What is the applied rate of return, or the yield, of each bond? In which would you rather invest? As always, try to answer this question by yourself. Check out our video on bonds, attempt the problem, and then come back and we can work the problem together. This problem is surprisingly straightforward. It's just the jargon that makes it seem difficult. Mature bonds, zero coupon, rates of return? So, let's quickly break these concepts down. A bond's maturity date is when the face value of the bond is paid to the bond holder.


In our example, all three bonds mature in one year. And so, their bond holders will receive $1000 for the face value of each bond at the end of that one year. Coupon payments are periodic interest payments that the bond holder receives while the bond matures. So, a zero-coupon bond, in our example today, means you don't get payments while the bond matures. You are just paid the face value of the bond at the maturity date.


And finally, what's a bond's rate of return, or yield? It's just what you stand to gain or lose from purchasing this bond, expressed as a percent of your initial investment. Simply, divide the gain or loss of the investment by the initial price you paid for the bond to find that implied rate of return, or the yield. So, now that we've deciphered all that jargon, let's plug our first company into this equation.


Company A's bond rate of return: what will you gain? $1000, or the face value, minus $963, your initial investment, equals a gain of $37. Divide that gain by $963, what you initially paid for the bond, which equals a 3.8% rate of return. Just a note here, this calculation becomes much more difficult if the bond were to mature after several years. For those of you who would like to tackle this challenge, I've included it as a practice problem at the end of this video. Given that the other two bonds have the exact same characteristics, zero coupons and a one-year maturity date, we can speed through these calculations. Company B's bond rate of return is: the investment gain, $129, divided by the initial investment, $871, for a rate of return of 14.8%. And finally, Company C's bond rate of return: a gain of $15, divided by $985, that initial investment, for a 1.5% rate of return.

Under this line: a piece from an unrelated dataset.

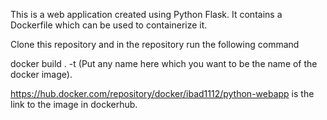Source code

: This is a web application created using Python Flask. It contains a Dockerfile which can be used to containerize it.

Clone this repository and in the repository run the following command

docker build . -t (Put any name here which you want to be the name of the docker image).

https://hub.docker.com/repository/docker/ibad1112/python-webapp is the link to the image in dockerhub.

We now have our three rates of return. It seems clear that we'd want to invest in Company B. After all, its rate of return, or yield, is so much higher than the other two investments. But stop and ask yourself this question, “Why on earth is Company B offering such a high yield? And why isn't everyone jumping on this great deal?” Risk! Even though bonds are safer than stock holders because bond holders are paid before shareholders, there can still be risk of default. Equally risky assets must have the same rate of return. If they didn't, everyone would buy the bond with the higher rate of return until the prices equalized. So, we basically know that Company B has a lot more risk than the other two companies. Company C, on the other hand, is the least risky. So, which company would you prefer to invest in? Well, there isn't actually a clear right answer here. It in part depends on your preference for risk.